Search term "camera": copy each line of the data containing it.

[PROVIDED RECORDS Boundary: Start]

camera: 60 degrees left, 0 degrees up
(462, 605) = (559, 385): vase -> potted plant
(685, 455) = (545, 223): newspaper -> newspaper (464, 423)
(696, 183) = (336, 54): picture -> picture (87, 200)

[PROVIDED RECORDS Boundary: End]
[PROVIDED RECORDS Boundary: Start]

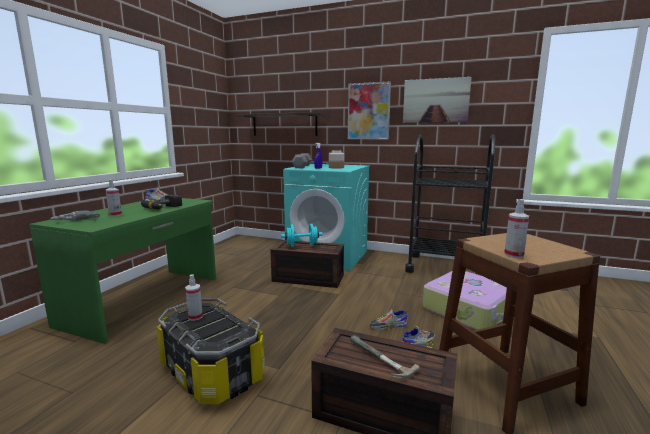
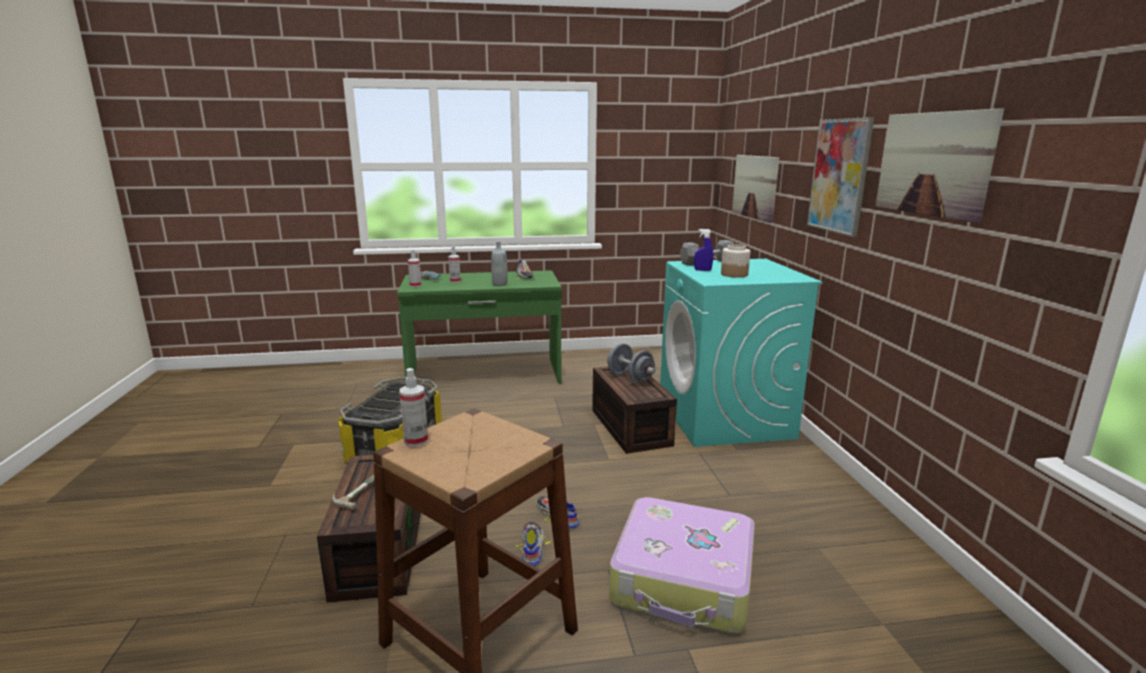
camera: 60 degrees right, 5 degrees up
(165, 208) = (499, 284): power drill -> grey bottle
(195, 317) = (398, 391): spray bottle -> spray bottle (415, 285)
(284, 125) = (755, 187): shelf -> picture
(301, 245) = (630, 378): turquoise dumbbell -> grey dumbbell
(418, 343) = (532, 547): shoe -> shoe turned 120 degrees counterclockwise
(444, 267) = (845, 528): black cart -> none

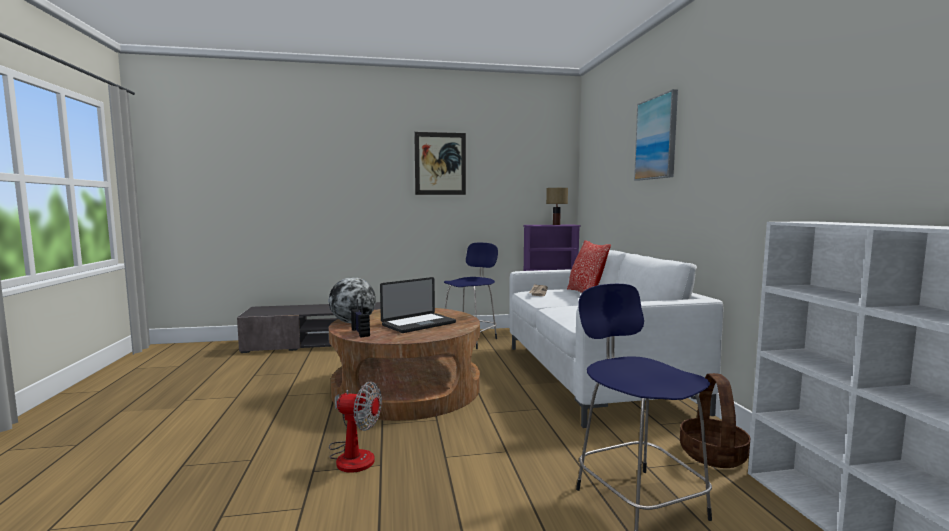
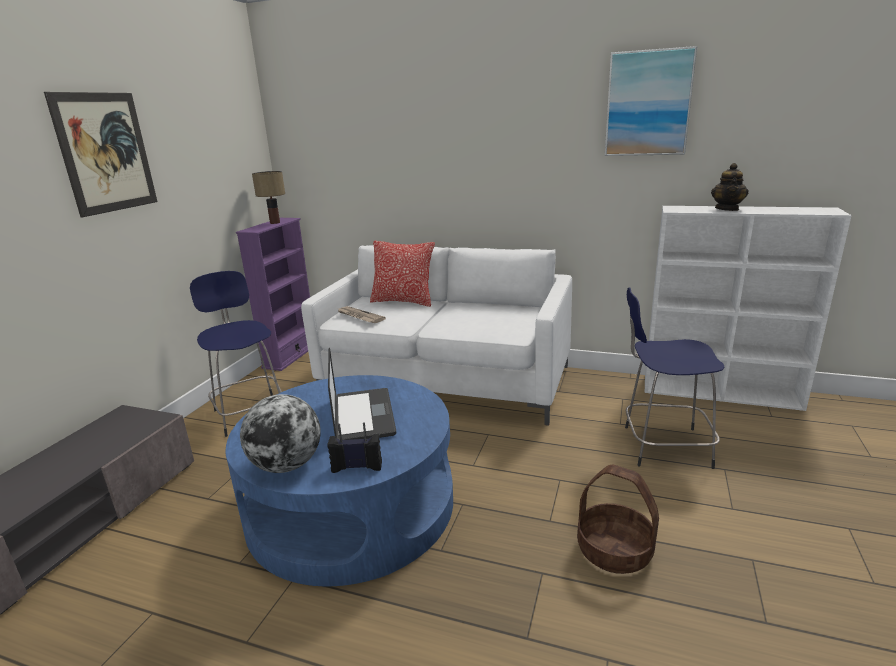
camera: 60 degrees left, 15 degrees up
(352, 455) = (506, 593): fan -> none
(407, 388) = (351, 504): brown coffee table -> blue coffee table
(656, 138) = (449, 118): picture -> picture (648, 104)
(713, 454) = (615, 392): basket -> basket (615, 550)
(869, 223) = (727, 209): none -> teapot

[PROVIDED RECORDS Boundary: End]

= RESULT OF THIS TASK =
camera: 60 degrees left, 0 degrees up
camera: 60 degrees right, 5 degrees up
camera: 60 degrees left, 15 degrees up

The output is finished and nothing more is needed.